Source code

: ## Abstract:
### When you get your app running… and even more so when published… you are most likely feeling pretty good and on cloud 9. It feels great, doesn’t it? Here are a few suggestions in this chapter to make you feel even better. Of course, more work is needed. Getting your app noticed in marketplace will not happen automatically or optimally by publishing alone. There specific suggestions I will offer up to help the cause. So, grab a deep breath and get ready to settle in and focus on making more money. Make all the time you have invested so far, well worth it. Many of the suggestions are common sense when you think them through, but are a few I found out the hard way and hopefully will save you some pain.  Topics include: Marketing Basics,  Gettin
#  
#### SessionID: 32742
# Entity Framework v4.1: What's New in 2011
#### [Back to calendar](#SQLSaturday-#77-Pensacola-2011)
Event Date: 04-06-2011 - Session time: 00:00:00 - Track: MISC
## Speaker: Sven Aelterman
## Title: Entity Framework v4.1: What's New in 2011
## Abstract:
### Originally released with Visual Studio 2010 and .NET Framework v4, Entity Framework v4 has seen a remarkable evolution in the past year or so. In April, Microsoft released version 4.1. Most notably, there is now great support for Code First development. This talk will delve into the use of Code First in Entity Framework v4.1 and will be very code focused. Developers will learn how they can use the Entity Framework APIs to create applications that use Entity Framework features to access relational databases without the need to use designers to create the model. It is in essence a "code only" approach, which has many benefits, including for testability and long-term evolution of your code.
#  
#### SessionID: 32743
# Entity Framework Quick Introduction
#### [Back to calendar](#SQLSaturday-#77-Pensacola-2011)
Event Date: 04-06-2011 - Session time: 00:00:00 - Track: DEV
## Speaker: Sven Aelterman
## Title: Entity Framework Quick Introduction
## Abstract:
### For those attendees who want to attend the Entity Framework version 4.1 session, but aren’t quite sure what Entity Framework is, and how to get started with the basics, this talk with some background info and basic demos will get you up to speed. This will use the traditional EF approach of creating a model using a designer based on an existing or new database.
------------------------
#### What you are asked to do
Pull out each line of the listing that contains the word "Introduction".

#### Reply
# Entity Framework Quick Introduction
## Title: Entity Framework Quick Introduction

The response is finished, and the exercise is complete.